Members of the Massachusetts Nurses Association and the National Nurses United have been urging state legislators to pass a bill they introduced last year, the Hospital Profit Transparency and Fairness Act. The HPTFA would limit excessive revenues and executive compensation for nonprofit, state-assisted hospitals, and would require hospitals to publicly disclose their financing, including their tax-sheltered offshore accounts.

While health care costs are the financial ruin of many families, hospitals are able to boost revenue in part by keeping offshore accounts, which are not subject to the rigors of taxation or regulatory oversight. In 2012, Boston Medical Center received a total of $333,307,018 in taxpayer funding, one-third of which were NIH grants. That year, Boston Medical Center reported about $320,750,000 of investment in the Central American/Caribbean region and about $11,500,000 in Europe.

The MNA and NNU have found that all of the Partners Healthcare hospitals and Tufts Medical Center have offshore accounts in the Cayman Islands.

In the press release announcing these accounts, Rep. Josh Cutler of Duxbury stated: “I am deeply troubled to learn that some Massachusetts hospitals are storing funds offshore in the Cayman Islands and not disclosing it. Before we provide these hospitals with public money for reimbursements, we should be demanding greater transparency and accountability.”

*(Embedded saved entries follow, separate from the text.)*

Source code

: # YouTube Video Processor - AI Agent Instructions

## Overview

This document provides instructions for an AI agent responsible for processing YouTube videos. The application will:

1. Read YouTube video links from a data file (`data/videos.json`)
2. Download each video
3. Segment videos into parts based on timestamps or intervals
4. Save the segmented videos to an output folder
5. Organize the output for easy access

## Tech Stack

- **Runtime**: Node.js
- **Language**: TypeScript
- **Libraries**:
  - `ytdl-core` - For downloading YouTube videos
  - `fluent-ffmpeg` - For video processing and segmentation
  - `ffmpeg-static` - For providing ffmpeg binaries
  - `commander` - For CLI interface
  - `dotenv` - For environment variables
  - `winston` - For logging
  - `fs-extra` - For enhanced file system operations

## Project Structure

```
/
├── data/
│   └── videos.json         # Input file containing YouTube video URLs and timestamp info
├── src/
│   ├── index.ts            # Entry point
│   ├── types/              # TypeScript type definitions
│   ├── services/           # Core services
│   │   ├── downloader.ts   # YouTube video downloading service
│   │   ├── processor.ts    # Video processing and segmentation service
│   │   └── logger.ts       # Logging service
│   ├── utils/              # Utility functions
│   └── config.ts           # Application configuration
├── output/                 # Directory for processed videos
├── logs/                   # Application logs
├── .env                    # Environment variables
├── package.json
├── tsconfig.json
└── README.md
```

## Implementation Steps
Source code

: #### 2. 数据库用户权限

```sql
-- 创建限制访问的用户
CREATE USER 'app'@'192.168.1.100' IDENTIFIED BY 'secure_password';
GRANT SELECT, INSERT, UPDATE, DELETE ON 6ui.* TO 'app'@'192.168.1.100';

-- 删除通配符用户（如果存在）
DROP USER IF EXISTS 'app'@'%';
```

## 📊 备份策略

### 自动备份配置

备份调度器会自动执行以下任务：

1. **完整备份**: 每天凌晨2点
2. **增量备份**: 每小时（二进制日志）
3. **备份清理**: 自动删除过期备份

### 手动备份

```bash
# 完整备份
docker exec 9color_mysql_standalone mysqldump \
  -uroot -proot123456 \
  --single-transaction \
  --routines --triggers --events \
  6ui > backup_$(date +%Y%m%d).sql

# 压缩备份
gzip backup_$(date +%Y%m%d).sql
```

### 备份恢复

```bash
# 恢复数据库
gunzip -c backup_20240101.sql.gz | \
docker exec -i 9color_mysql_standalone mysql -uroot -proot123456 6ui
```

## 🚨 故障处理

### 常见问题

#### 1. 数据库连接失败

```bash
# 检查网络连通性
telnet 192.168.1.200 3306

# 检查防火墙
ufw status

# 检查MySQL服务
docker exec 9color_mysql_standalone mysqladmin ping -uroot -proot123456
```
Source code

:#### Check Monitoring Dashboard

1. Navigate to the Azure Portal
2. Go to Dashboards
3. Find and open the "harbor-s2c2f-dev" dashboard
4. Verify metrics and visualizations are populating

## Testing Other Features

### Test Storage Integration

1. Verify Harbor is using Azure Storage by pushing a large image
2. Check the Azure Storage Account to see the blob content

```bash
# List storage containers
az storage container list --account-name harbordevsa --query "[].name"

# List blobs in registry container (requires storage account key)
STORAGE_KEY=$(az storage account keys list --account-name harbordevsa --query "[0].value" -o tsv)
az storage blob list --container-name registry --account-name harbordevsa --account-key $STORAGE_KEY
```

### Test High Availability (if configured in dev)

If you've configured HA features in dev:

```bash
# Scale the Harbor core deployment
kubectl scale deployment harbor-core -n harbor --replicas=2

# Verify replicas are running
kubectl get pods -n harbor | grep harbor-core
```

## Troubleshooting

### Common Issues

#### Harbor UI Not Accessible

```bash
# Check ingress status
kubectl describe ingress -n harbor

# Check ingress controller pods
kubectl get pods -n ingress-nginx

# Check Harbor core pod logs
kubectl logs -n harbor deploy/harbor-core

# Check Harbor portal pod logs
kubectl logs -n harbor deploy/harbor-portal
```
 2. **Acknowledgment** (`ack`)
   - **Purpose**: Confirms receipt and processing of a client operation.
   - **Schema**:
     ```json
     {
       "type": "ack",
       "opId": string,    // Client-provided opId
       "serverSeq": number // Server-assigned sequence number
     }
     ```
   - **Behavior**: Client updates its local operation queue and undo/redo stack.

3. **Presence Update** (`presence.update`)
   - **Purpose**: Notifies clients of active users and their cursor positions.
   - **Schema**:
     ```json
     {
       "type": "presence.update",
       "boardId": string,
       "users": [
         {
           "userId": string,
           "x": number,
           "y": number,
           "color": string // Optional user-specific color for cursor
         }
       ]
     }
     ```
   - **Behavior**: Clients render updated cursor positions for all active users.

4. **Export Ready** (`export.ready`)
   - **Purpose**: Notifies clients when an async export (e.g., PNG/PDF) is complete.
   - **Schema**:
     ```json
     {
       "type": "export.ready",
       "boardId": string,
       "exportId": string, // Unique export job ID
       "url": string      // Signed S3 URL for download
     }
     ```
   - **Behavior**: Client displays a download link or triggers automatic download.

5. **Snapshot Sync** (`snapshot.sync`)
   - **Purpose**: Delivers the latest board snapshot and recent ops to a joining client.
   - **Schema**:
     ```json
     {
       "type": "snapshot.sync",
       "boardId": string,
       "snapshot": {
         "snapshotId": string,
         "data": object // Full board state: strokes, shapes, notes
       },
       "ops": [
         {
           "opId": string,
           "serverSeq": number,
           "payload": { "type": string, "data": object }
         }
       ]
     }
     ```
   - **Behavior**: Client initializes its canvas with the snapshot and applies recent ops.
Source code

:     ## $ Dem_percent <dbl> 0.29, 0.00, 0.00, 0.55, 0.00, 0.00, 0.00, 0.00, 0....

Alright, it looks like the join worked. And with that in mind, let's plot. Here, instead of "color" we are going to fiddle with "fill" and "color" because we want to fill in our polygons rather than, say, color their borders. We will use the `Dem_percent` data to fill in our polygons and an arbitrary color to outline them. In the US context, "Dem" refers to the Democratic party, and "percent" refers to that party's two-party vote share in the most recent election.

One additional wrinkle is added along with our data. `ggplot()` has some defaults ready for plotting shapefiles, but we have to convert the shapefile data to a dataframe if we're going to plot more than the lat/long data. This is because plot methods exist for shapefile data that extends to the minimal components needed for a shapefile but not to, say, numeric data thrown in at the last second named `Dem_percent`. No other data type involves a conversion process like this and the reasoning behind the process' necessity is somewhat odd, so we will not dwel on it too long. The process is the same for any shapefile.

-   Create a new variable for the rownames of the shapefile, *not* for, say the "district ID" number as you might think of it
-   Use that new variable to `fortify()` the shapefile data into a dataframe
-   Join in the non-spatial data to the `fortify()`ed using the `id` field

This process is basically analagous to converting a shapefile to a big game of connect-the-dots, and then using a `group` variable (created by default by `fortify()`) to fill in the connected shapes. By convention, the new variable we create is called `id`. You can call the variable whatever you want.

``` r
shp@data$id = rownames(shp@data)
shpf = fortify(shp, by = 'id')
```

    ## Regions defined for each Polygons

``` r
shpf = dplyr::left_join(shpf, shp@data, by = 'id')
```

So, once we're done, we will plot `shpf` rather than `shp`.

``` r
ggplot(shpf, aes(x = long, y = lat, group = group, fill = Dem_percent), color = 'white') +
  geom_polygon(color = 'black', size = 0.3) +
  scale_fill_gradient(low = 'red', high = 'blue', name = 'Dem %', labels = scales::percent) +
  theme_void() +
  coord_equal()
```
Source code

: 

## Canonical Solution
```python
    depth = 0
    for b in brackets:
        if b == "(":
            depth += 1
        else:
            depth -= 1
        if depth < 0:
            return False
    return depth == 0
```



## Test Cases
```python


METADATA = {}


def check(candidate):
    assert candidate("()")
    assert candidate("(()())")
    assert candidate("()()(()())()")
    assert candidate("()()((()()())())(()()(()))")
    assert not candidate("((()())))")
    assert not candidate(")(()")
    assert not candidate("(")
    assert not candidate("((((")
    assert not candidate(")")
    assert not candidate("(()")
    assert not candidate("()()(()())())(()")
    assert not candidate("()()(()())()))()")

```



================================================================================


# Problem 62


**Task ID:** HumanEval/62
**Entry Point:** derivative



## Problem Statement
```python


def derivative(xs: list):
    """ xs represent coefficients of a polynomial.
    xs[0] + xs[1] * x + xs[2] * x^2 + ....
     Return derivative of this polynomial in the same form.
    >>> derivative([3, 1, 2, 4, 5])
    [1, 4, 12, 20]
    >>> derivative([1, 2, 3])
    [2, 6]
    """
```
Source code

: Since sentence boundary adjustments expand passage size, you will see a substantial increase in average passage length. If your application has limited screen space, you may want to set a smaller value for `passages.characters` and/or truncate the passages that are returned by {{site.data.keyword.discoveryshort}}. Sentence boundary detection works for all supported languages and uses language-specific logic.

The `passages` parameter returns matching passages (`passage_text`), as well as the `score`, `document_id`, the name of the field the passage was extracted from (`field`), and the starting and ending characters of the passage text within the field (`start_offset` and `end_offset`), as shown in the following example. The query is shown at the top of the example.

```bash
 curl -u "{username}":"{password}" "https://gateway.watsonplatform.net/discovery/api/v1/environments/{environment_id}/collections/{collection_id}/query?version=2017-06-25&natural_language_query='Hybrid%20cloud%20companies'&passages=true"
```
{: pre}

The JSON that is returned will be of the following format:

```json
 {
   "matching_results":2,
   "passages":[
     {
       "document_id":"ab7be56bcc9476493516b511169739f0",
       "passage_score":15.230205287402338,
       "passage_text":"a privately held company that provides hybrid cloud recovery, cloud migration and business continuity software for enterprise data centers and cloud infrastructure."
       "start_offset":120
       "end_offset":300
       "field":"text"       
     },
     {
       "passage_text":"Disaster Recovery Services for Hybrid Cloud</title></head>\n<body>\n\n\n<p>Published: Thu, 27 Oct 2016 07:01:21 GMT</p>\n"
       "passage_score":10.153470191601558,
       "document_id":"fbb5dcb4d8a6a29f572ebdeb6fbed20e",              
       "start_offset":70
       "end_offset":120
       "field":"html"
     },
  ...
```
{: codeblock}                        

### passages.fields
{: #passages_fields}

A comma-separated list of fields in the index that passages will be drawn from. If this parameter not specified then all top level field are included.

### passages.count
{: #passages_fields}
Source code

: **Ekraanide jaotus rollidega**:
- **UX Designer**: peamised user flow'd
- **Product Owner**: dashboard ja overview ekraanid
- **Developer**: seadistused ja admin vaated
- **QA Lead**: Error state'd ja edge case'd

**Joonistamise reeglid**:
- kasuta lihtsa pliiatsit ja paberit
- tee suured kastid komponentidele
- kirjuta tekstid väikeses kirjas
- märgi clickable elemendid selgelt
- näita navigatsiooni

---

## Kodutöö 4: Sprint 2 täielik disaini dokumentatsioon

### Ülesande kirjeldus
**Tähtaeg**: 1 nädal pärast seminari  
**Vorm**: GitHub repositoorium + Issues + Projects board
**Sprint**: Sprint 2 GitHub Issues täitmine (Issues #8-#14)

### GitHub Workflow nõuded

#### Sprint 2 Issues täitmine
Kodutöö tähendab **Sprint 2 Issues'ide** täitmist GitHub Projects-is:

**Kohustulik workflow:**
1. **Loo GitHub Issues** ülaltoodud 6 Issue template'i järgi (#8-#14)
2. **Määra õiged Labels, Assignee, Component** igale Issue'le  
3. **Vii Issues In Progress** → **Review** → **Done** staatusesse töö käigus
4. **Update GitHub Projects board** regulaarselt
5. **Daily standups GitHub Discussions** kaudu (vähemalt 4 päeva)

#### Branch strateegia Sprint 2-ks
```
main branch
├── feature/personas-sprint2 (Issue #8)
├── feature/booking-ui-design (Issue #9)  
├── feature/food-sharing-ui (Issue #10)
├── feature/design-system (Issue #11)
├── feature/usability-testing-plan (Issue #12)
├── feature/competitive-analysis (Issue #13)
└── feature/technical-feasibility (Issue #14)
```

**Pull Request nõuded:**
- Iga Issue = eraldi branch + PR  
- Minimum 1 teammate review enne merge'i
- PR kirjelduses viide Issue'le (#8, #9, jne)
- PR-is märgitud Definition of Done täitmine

Under the HPTFA, if the CEO is paid in excess of 100 times the lowest-paid full-time employee, then a proportional penalty will be levied upon the hospital. For example, if the CEO is granted $2.7 million in one year, and a full-time research intern is earning $26,000 annually, then the CEO is in violation of the act, and the hospital is levied a fine of $1,000, which is deposited into the state Medicaid Reimbursement Enhancement Fund established by the act. This example is based on actual earnings for research interns and executives in the Partners Healthcare System, although the reported CEO pay does not always include bonuses, deferred compensation, incentive and severance payments, dividends and other in-kind payment.

In contrast, the median salary range for all U.S. nonprofit CEOs lay between $50,000 and $75,000 annually, according to a 2012 non-profit compensation survey by the Watkins Uiberall CPA firm.

This initiative petition was brought before the Mass House of Representatives in December of last year with more than 80,000 signatures. The bill was heard before the Joint Committee on Healthcare Financing on March 24. No further information is available on the status of this bill.